Duty for Duty's Sake: The Hardest Part to Accept

Kant says an action has genuine moral worth only when done from duty — not from inclination, sympathy, or affection. If you help someone because you enjoy it or because it makes you feel good, Kant doesn't say that's bad. But he says it has no properly moral value. Moral worth appears when you help because it's your duty, even when you don't feel like it.

That sounds cold. The German poet Schiller satirized it: "I like to serve my friends, but I do so with pleasure; hence I am often troubled that I am not virtuous." The irony was perfect.

Kant's response: the foundation of moral action cannot be emotion because emotions are contingent and variable. Today I feel like helping — tomorrow I don't. A morality that rests on emotions is a morality of moods. Duty, by contrast, is constant. It doesn't depend on how I feel. And that's what makes it reliable as the foundation of moral life and social coexistence.

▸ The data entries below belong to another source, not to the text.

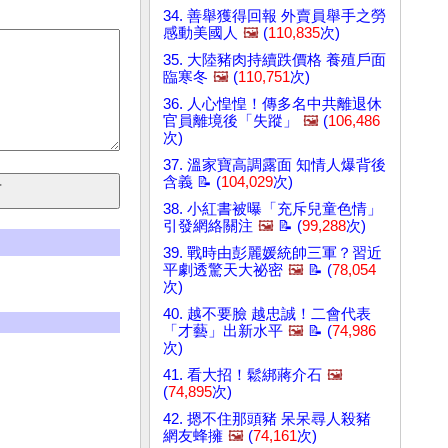
34. 善舉獲得回報 外賣員舉手之勞
感動美國人
🖼️
(
110,835
次)
35. 大陸豬肉持續跌價格 養殖戶面
臨寒冬
🖼️
(
110,751
次)
36. 人心惶惶！傳多名中共離退休
官員離境後「失蹤」
🖼️
(
106,486
次)
37. 溫家寶高調露面 知情人爆背後
含義 📝 (
104,029
次)
38. 小紅書被曝「充斥兒童色情」
引發網絡關注
🖼️
📝 (
99,288
次)
39. 戰時由彭麗媛統帥三軍？習近
平劇透驚天大祕密
🖼️
📝 (
78,054
次)
40. 越不要臉 越忠誠！二會代表
「才藝」出新水平
🖼️
📝 (
74,986
次)
41. 看大招！鬆綁蔣介石
🖼️
(
74,895
次)
42. 摁不住那頭豬 呆呆尋人殺豬
網友蜂擁
🖼️
(
74,161
次)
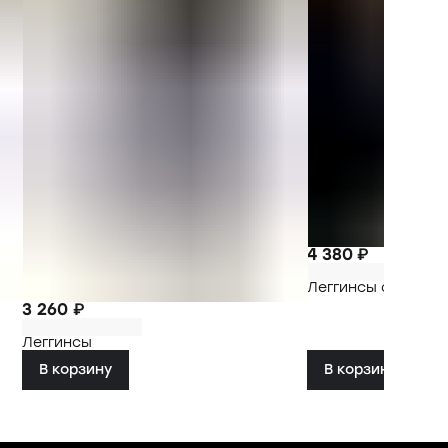
4 380 ₽
Леггинсы спортив
3 260 ₽
Леггинсы
В корзину
В корзину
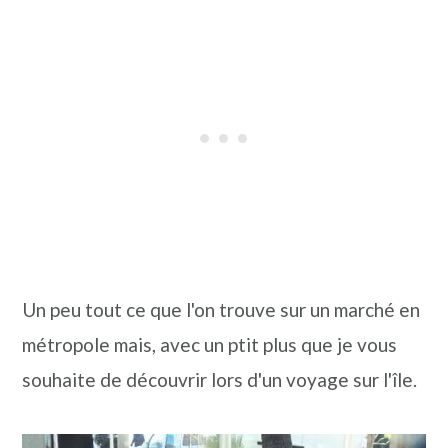
Un peu tout ce que l'on trouve sur un marché en
métropole mais, avec un ptit plus que je vous
souhaite de découvrir lors d'un voyage sur l'île.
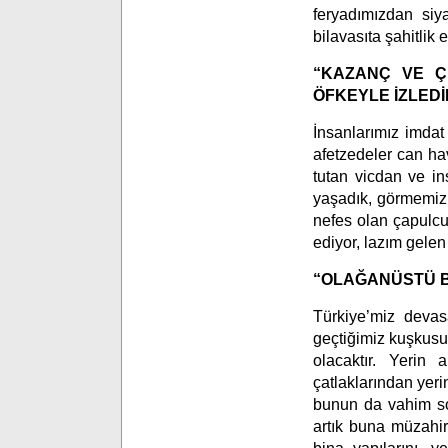
feryadımızdan siy
bilavasıta şahitlik et
“KAZANÇ VE Ç
ÖFKEYLE İZLEDİ
İnsanlarımız imdat 
afetzedeler can hav
tutan vicdan ve ins
yaşadık, görmemiz 
nefes olan çapulcul
ediyor, lazım gelen 
“OLAĞANÜSTÜ B
Türkiye’miz devas
geçtiğimiz kuşkusuz
olacaktır. Yerin 
çatlaklarından yeri
bunun da vahim so
artık buna müzahir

The Man Who Went Nowhere and Arrived Everywhere

When the French Revolution broke out in 1789, Kant was sixty-five. It's said that when he heard the news from Paris, he broke his walking routine for the first time and returned home early, so excited was he. For Kant, that French citizens were giving themselves their own laws — exercising collective political autonomy — was the historical realization closest to what he had been thinking about in the abstract for decades.

Autonomy. Giving yourself your own law. In individual morality as in politics, that was the key.

Why Does This Matter to Us?

When you're about to make a decision, when you're evaluating whether something is right or wrong — what criterion do you use? Consequences? What's socially acceptable? What's convenient? What you were told is right?

Kant says there's a deeper, more universal, more honest criterion. Ask yourself whether you could will that everyone act the way you're thinking of acting. Ask whether you're treating the people involved as ends in themselves or as tools for your purposes.

It's not a comfortable question. Many times the answer forces us to change course. But Kant would say that in that discomfort lies real freedom: not the freedom to do what we want, but the freedom to act according to a law our reason can validate universally.

The man who set the clocks of Königsberg by his punctuality was, in his way, exercising that freedom — not because his routines were intrinsically moral, but because he had thought deeply about what it meant to live well and acted accordingly. With conviction, with consistency, with the seriousness of someone who knows that the rules he gives himself matter.

If something in this piece bothered you or opened up a question — that's exactly what philosophy is supposed to do.